Debugging high memory usage of check containers

Hi all,
I’ve recently noticed that we’ve got some check processes that are spawned on our Concourse workers from some check containers that are consuming nearly 2 GB of memory as measured by top. It can happen that multiple check processes can appear at the same time and that each consume ~2 GB of memory, resulting in several GB of memory eaten up for resource checks. Some of our users’ jobs are now being terminated by the OOM killer, and I suspect that these check processes are to blame.

The problem is that I cannot find a way to identify which resources the check containers belong to so that I can debug this.
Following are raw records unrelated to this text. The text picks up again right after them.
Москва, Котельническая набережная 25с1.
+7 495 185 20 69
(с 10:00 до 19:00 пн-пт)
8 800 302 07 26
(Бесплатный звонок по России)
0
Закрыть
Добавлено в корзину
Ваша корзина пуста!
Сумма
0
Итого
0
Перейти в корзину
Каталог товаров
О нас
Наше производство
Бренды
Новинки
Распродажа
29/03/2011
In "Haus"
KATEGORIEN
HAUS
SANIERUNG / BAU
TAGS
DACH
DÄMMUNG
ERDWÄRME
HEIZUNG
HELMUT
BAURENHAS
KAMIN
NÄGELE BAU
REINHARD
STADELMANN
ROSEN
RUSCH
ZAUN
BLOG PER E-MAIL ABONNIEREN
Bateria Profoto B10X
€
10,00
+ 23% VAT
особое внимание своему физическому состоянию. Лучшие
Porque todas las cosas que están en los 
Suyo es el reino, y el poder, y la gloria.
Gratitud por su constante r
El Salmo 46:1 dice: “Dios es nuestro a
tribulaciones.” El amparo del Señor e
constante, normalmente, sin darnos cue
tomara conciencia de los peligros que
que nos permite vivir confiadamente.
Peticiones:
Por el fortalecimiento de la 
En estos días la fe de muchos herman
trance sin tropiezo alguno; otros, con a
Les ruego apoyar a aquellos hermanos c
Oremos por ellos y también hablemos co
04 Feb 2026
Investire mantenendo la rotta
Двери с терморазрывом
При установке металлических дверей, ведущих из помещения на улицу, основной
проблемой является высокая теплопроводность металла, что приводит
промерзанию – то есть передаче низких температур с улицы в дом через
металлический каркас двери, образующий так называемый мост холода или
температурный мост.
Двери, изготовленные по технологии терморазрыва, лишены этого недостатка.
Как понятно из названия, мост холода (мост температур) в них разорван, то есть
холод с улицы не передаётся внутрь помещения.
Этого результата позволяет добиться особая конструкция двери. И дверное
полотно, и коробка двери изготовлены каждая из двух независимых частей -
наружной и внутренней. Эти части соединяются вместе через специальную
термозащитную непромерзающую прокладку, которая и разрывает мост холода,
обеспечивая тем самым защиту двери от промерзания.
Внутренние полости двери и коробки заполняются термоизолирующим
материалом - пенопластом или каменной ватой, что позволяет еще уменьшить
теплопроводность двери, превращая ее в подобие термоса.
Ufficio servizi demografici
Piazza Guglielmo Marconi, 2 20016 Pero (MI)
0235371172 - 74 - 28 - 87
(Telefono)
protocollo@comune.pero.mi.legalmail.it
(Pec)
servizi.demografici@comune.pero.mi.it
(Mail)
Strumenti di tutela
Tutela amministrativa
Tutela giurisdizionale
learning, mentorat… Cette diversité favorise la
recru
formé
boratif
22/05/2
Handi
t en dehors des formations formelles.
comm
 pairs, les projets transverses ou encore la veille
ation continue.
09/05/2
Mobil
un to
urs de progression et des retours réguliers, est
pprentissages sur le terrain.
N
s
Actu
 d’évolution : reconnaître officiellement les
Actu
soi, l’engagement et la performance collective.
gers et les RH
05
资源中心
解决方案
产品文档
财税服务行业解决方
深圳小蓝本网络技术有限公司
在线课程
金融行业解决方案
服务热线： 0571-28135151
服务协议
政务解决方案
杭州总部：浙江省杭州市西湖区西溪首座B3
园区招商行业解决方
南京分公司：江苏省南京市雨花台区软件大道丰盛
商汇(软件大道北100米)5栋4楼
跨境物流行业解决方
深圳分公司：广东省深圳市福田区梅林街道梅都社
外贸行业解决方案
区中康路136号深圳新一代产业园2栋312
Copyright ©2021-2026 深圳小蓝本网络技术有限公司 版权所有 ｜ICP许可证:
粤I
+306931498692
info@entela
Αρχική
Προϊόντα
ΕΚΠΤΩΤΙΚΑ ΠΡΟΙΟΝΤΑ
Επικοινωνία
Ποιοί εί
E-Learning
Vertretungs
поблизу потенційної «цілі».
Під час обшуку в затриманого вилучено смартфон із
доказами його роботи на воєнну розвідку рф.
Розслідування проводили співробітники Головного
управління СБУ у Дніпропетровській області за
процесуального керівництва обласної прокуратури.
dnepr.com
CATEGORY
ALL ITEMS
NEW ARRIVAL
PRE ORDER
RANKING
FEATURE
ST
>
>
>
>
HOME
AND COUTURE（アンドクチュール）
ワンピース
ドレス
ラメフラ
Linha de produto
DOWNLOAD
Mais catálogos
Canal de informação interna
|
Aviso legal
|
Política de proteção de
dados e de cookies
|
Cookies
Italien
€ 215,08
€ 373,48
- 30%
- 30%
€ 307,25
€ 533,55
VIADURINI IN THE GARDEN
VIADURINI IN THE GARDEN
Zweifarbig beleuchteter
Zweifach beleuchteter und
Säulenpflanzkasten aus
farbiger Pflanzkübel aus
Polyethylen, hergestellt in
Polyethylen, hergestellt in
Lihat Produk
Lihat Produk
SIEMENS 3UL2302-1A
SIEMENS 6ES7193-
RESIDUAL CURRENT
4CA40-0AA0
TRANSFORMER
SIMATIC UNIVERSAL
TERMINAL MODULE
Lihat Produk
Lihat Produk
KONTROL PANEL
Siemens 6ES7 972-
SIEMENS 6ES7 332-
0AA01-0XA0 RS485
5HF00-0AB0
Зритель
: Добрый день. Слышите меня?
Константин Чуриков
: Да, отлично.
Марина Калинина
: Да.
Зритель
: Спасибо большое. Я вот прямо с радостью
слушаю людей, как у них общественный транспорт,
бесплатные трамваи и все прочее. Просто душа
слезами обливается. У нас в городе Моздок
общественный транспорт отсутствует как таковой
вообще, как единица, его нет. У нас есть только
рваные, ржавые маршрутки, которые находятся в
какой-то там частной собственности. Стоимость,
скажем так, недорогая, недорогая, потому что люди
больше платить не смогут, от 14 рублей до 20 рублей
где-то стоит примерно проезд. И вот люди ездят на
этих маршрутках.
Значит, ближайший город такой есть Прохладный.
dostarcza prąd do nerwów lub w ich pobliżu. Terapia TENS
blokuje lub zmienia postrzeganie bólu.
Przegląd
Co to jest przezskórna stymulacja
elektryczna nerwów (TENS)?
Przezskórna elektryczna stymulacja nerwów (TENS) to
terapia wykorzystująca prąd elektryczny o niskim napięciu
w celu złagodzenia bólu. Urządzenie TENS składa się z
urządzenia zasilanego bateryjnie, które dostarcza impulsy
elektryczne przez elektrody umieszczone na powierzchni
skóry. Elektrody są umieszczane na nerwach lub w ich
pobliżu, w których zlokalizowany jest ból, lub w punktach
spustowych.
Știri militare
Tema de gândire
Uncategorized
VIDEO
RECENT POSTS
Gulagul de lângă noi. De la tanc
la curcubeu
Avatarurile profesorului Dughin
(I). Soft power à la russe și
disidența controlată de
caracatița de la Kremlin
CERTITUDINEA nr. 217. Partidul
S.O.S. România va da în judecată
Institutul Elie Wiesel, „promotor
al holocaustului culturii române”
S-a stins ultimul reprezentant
I know that there are some tickets concerning this issue (see below) that were closed because check containers will no longer exist in the near future. Regardless, can someone provide a work-around that will allow me to determine the pipeline and resource of a check container given its ID? Thanks a bunch!

Kyle

Links

I found a solution through the database. To get the pipeline name, resource name, and resource type, run the following query (tested with Concourse 5.6.0):

select pipelines.name, resources.name, resources.type
from pipelines
inner join resources
  on pipelines.id = resources.pipeline_id
inner join resource_config_check_sessions
  on resources.resource_config_id = resource_config_check_sessions.resource_config_id
inner join containers
  on resource_config_check_sessions.id = containers.resource_config_check_session_id
  where handle = :handle;

:handle is a variable so that you can run this script and parameterize it from the command line. For example:

$ psql -v handle="'8e342eab-6049-47d7-6926-3baf7dc6f63c'" -f pipeline.sql concoursedb
      name     |     name      |     type 
---------------+---------------+--------------
 pipeline-name | resource name | resource type
(1 row)

To get the container handle from a PID as reported by top, use the command:

ps -axfo pid,uname,cmd

Then, find the parent of the check process. The container handle will be the last part of the parent process’s name. In the following example, the container handle is 85c0cef8-cfca-4c49-7eb6-05105703225b

11565 root          \_ /var/gdn/assets/linux/bin/dadoo -runc-root /run/runc exec /var/gdn/assets/linux/bin/runc /home/concourse/worker/depot/85c0cef8-cfca-4c49-7eb6-05105703225b/processes/d8bda513-e5c8-4767-4de1-979c9e82a599 85c0cef8-cfca-4c49-7eb6-05105703225b

11581 4294967+      |   \_ /opt/resource/check